Schrodinger Wave Equation
-------------------------
Assume electron is a travelling wave (free particle) defined by:

ψ = Aexpi(kx-ωt))

Spatial derivative:

∂ψ/∂x = ikψ = (ip/h)ψ 

Multiply both sides by ih to get:

-ih∂ψ/∂x = pψ  

∴ (h2/2m)∂2ψ/∂x2 = (p2/2m)ψ 

                = Eψ   ... A.
    
This is the TIME INDEPENDENT form.
                                        
Time derivative:

In addition to its role in determining system energies, the Hamiltonian 
operator also generates the time evolution of the wavefunction. 

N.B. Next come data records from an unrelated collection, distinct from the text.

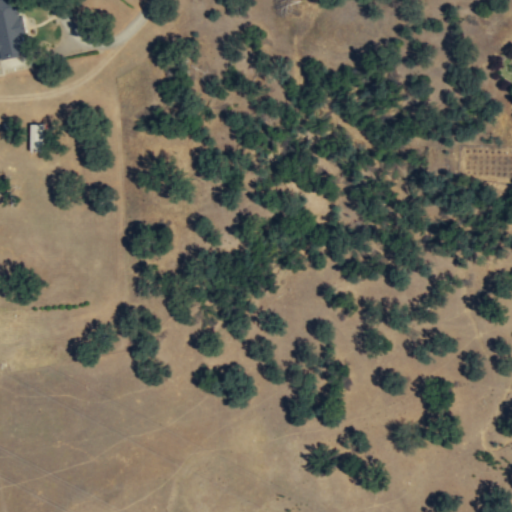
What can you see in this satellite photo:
building: (9, 30)
building: (32, 136)
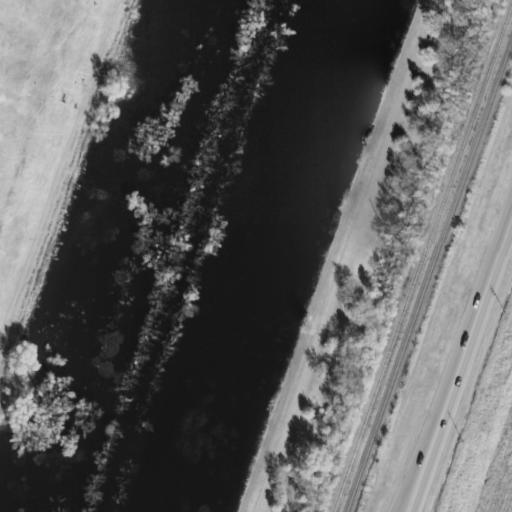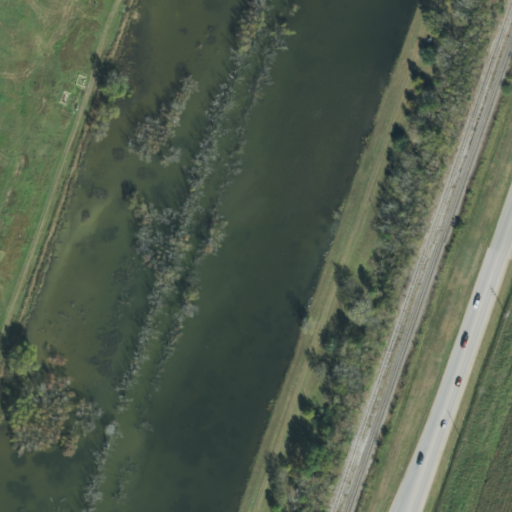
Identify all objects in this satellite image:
landfill: (45, 134)
railway: (422, 258)
railway: (429, 274)
road: (460, 362)
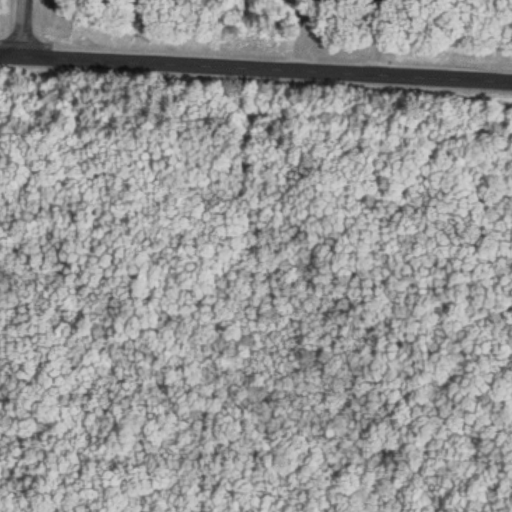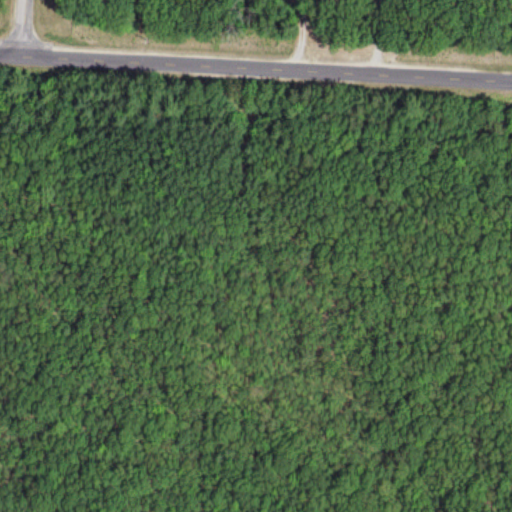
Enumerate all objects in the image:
road: (20, 28)
road: (255, 69)
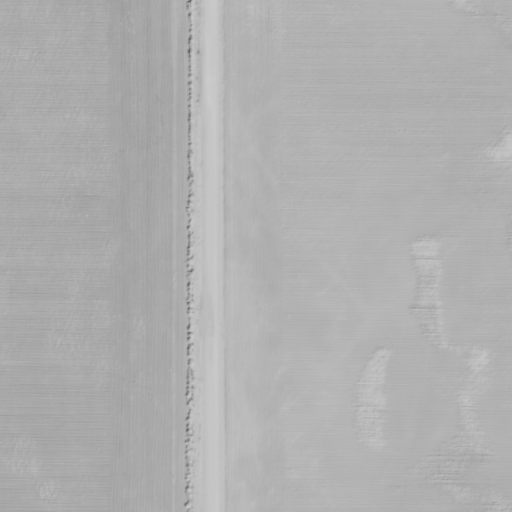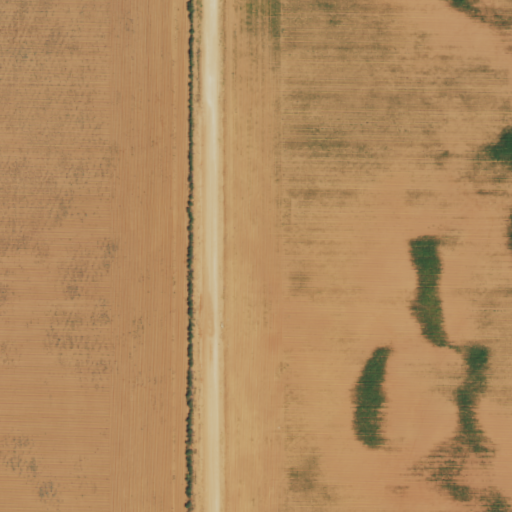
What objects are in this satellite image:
road: (220, 256)
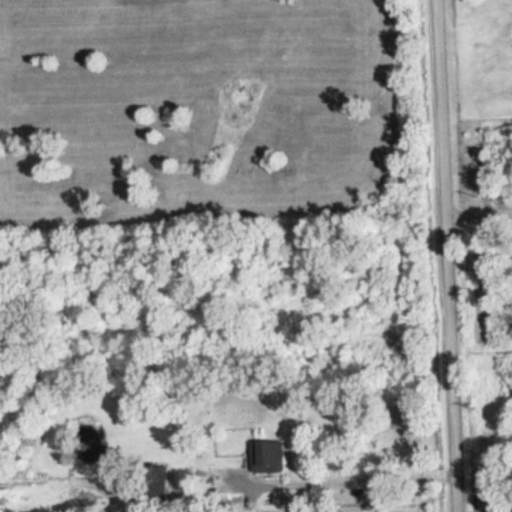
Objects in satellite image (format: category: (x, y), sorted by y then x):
road: (476, 206)
road: (443, 256)
building: (269, 457)
road: (347, 480)
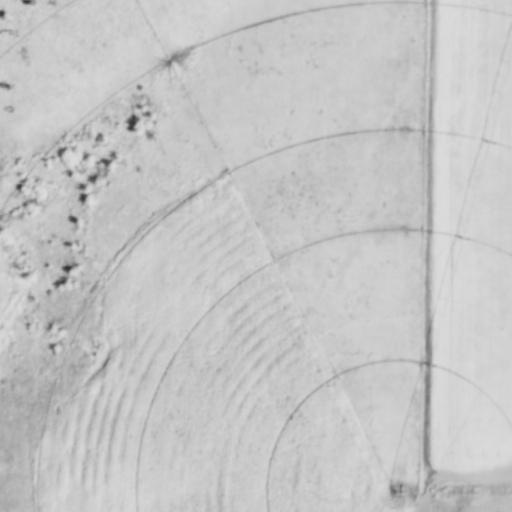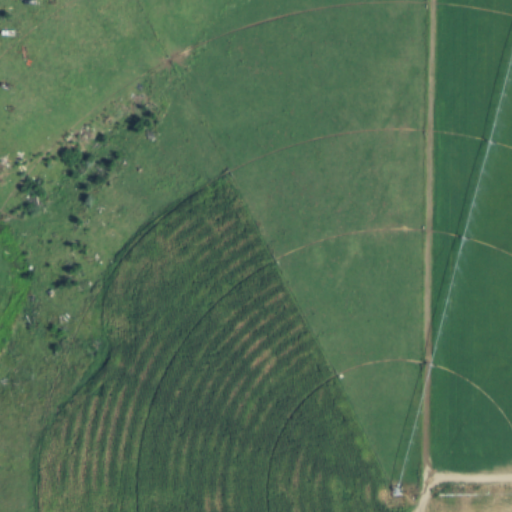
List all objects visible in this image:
road: (426, 255)
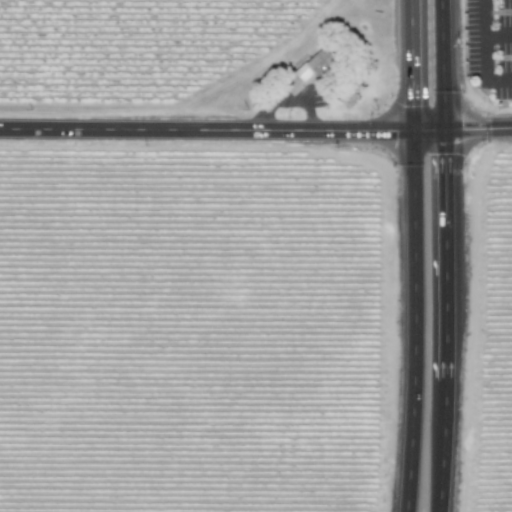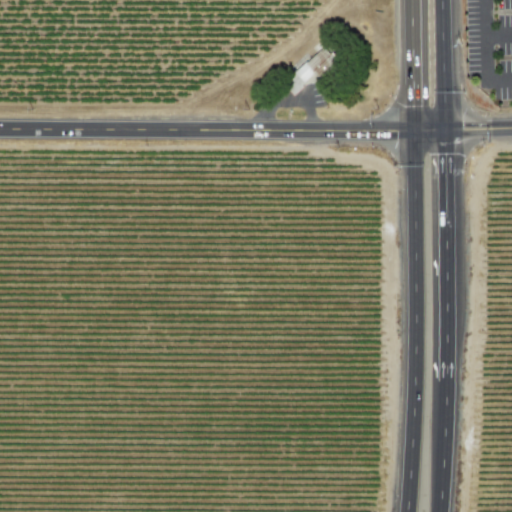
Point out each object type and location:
road: (497, 36)
road: (483, 52)
building: (313, 64)
road: (416, 65)
road: (446, 65)
road: (208, 130)
road: (480, 130)
road: (432, 132)
road: (417, 322)
road: (450, 322)
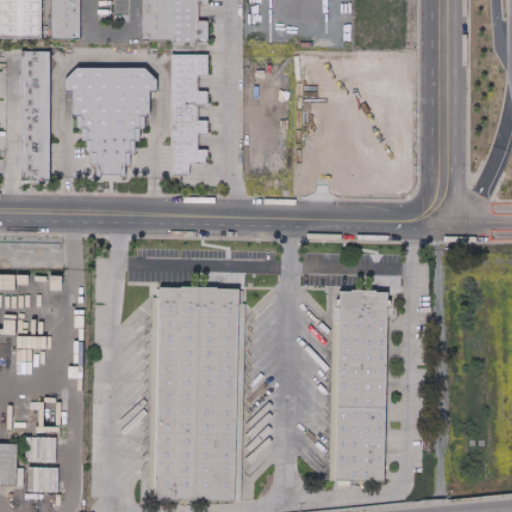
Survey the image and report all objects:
building: (23, 19)
building: (67, 19)
building: (175, 21)
building: (188, 23)
building: (20, 24)
road: (109, 35)
road: (496, 36)
road: (108, 61)
road: (227, 109)
road: (441, 111)
building: (113, 113)
building: (190, 113)
building: (38, 116)
building: (186, 132)
building: (110, 133)
road: (7, 143)
road: (491, 161)
road: (3, 214)
road: (223, 218)
road: (476, 223)
road: (261, 265)
road: (65, 287)
building: (363, 385)
building: (362, 386)
building: (200, 392)
building: (196, 394)
road: (105, 451)
road: (38, 452)
building: (9, 463)
building: (8, 466)
building: (40, 478)
road: (333, 494)
road: (485, 509)
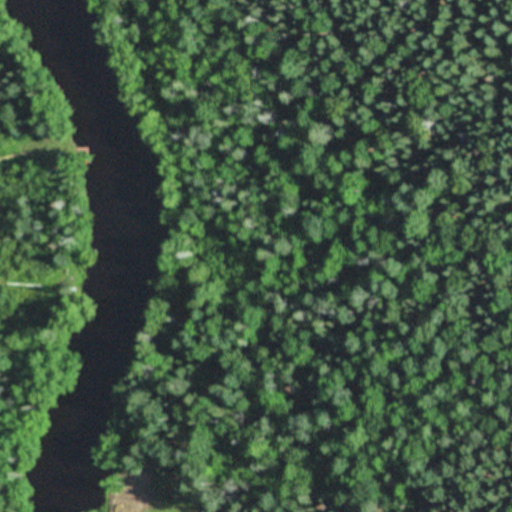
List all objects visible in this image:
river: (110, 255)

∂ψ/∂t = -iωψ = (-iE/h)ψ since E = hω

Multiply both sides by ih to get:

∴ ih∂ψ/∂t = Eψ  ... B.

Equating A. with B. we get:
                                                      
-(h2/2m)∂2ψ/∂x2 = ih∂ψ/∂t 

This is the TIME DEPENDENT form.

The time-independent Schrodinger equation is the equation describing 
stationary states (atomic or molecular orbitals).  It is only used when 
the Hamiltonian itself is not dependent on time.  Fortunately, the majority 
of interesting problems in quantum mechanics involve stationary states 
with definite total energy and so the time dependent form is not required.

Equation in the presence of a potential:

Time Independent form:

-(h2/2m)∂2ψ(x)/∂x2 + U(x)ψ(x) = Eψ(x)

Time Dependent form:

-(h2/2m)∂2ψ(x,t)/∂x2 + U(x)ψ(x,t) = ih∂ψ(x,t)/∂t